Lebih dari itu, ditekankan bahwa penerapan aturan tidak sesuai dengan Pembukaan UUD 1945 yang memperhatikan kepentingan hidup khalayak. Begitu pula pendapat Agus Sujatno, Pengurus Harian Yayasan Lembaga Konsumen Indonesia (YLKI), yang meminta ketentuan ini dikaji lagi.


Kesimpulan


Berdasarkan pembahasan di atas, makanan siap saji kena cukai diatur demi mengupayakan kesehatan masyarakat Indonesia. Kemudian membatasi penggunaan zat gula, garam, serta konsumsi pangan olahan siap saji.


Kebijakan tersebut didasarkan pada PP Nomor 28 Tahun 2024 yang isinya pelaksanaan terhadap UU Nomor 17 Tahun 2023. Kendati maksudnya positif, tetap ada potensi negatif di berbagai bidang lain yang akan muncul.

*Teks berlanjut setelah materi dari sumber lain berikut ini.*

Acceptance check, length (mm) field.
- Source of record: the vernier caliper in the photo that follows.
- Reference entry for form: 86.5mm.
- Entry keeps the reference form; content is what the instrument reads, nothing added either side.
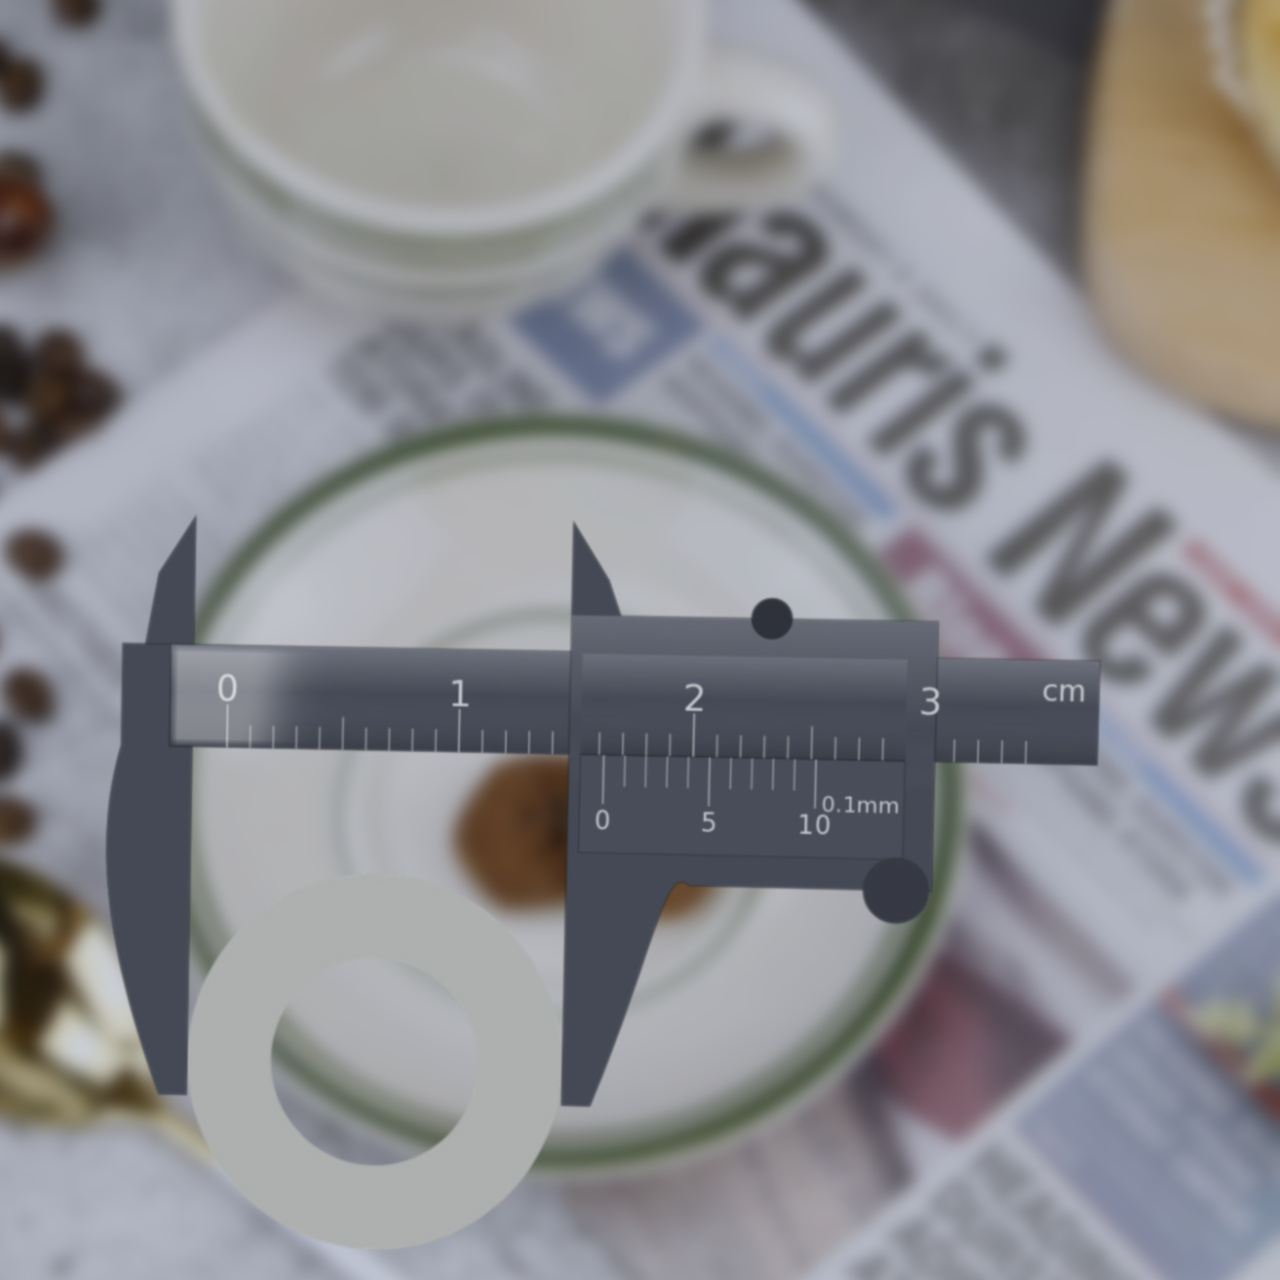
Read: 16.2mm
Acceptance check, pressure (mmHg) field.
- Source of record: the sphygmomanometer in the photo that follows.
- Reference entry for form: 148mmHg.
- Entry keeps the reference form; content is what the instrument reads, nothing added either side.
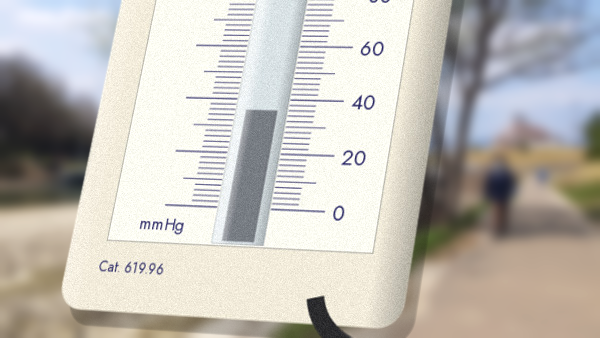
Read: 36mmHg
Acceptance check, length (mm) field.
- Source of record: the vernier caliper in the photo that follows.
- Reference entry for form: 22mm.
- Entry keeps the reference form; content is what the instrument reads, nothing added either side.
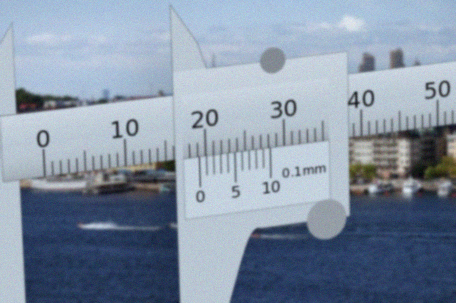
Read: 19.2mm
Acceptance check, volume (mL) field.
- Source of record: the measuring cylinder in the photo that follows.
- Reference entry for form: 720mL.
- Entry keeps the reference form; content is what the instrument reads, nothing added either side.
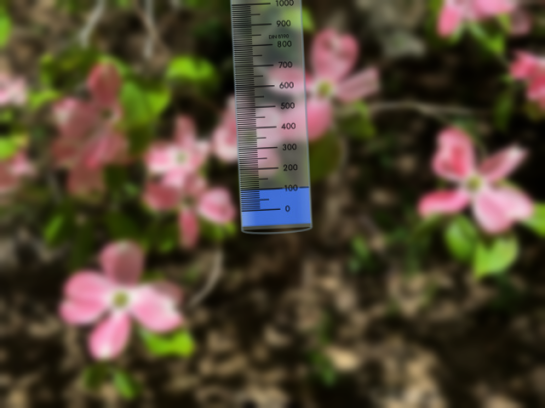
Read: 100mL
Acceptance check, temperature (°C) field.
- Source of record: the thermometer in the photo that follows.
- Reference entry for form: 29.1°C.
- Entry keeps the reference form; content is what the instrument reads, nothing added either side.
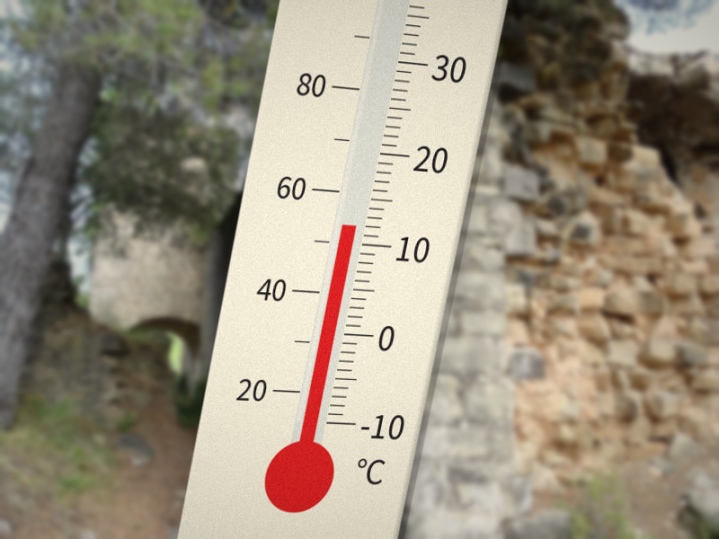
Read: 12°C
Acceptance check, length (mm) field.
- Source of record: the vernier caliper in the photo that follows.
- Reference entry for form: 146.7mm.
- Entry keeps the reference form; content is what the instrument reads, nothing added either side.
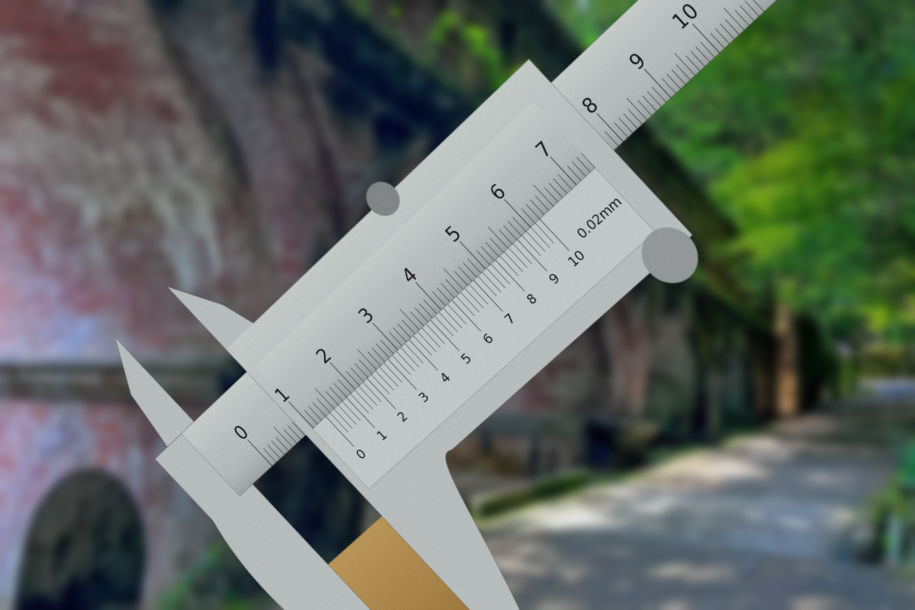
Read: 13.0mm
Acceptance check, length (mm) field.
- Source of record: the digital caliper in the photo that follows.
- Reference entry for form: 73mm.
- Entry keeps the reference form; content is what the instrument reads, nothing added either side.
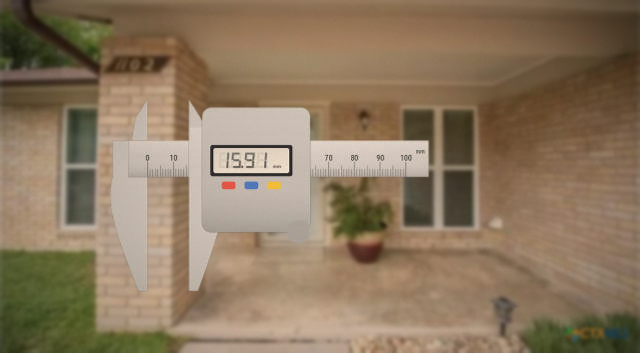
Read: 15.91mm
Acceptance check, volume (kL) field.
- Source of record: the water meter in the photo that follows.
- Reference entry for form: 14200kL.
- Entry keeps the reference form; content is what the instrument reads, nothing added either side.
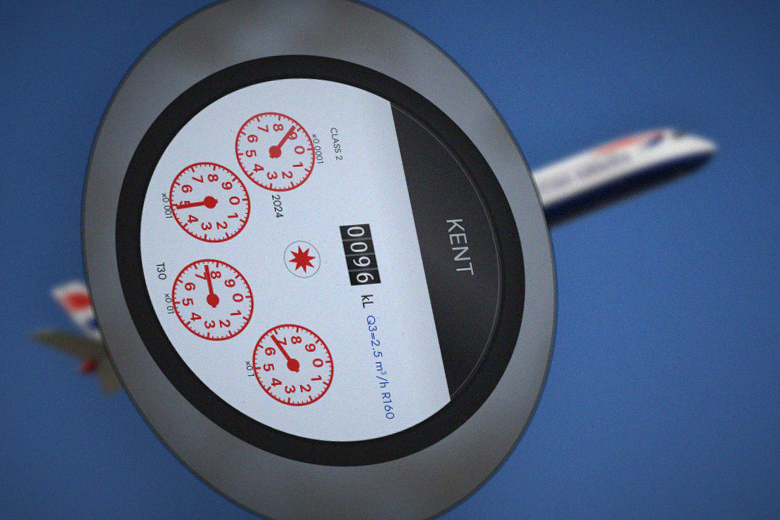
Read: 96.6748kL
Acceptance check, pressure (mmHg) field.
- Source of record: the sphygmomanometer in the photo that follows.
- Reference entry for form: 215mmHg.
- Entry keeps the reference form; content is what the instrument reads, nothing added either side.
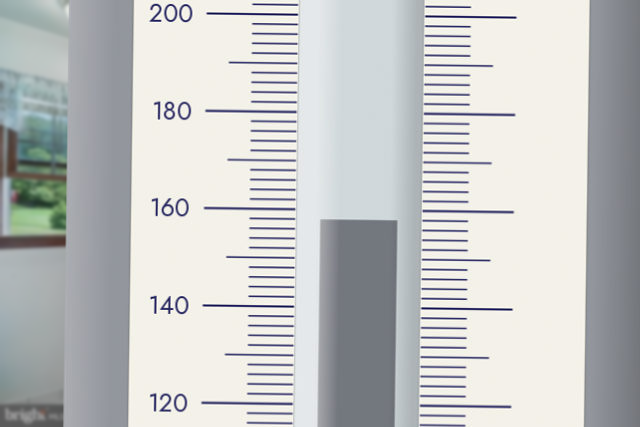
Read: 158mmHg
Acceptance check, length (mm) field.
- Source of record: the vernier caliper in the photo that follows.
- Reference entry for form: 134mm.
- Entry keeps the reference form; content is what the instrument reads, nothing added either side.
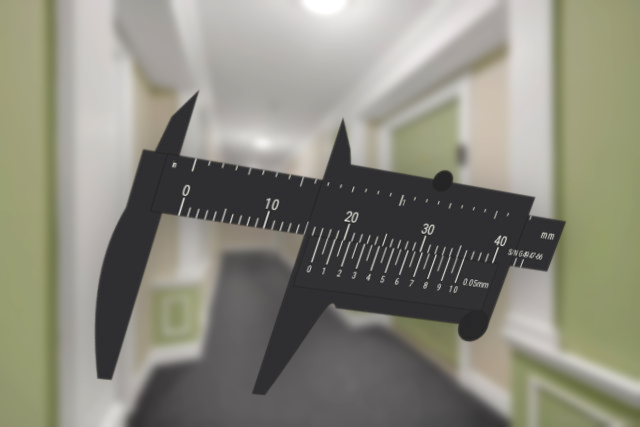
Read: 17.0mm
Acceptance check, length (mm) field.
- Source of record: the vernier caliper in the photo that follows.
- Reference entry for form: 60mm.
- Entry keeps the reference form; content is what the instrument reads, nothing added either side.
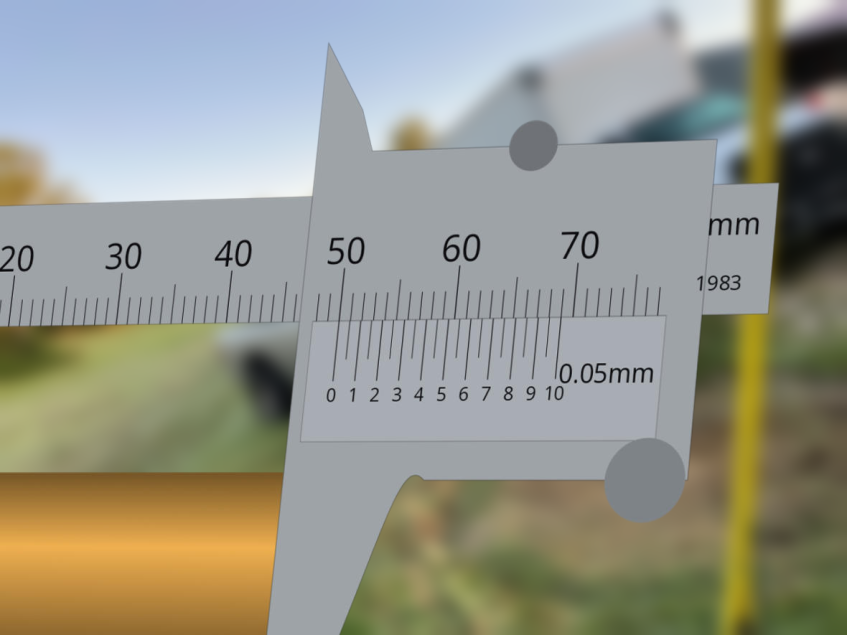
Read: 50.0mm
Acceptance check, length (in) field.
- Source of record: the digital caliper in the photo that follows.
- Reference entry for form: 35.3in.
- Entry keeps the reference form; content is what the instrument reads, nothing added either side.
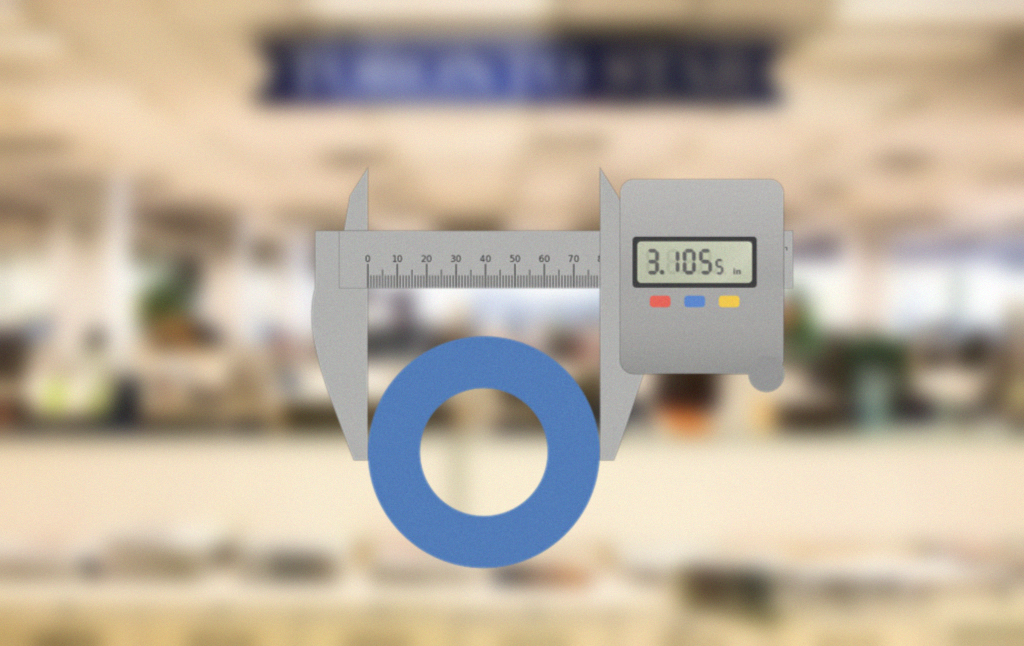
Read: 3.1055in
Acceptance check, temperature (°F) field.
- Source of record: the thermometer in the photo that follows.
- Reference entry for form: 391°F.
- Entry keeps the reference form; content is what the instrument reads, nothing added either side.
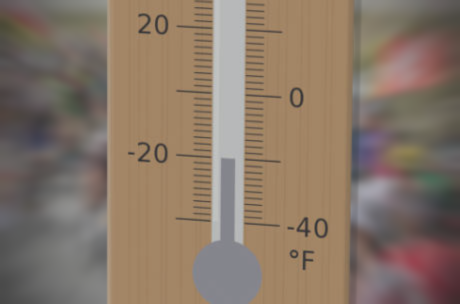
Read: -20°F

Oleh sebab itu, pemerintah semestinya melakukan pengkajian ulang terhadap penerapan kebijakan ini. Kenyataannya, peraturan tersebut bisa memicu lonjakan pengeluaran ekonomi lantaran para produsen harus membayar cukai.


Konsumen pun pasti akan merasa keberatan karena barang yang sebelumnya dijual normal mengalami kenaikan harga. Titik tengah dari kontroversi makanan siap saji kena cukai ini mesti segera dicari dengan melihat berbagai sektor lain yang terkena pengaruhnya.


Dengan adanya komunikasi, permasalahan yang berpotensi timbul di kemudian hari bisa terselesaikan secara baik-baik. Bahkan, pemerintah dan masyarakat dapat tetap menjalankan kesehariannya tanpa perlu adu argumentasi lagi.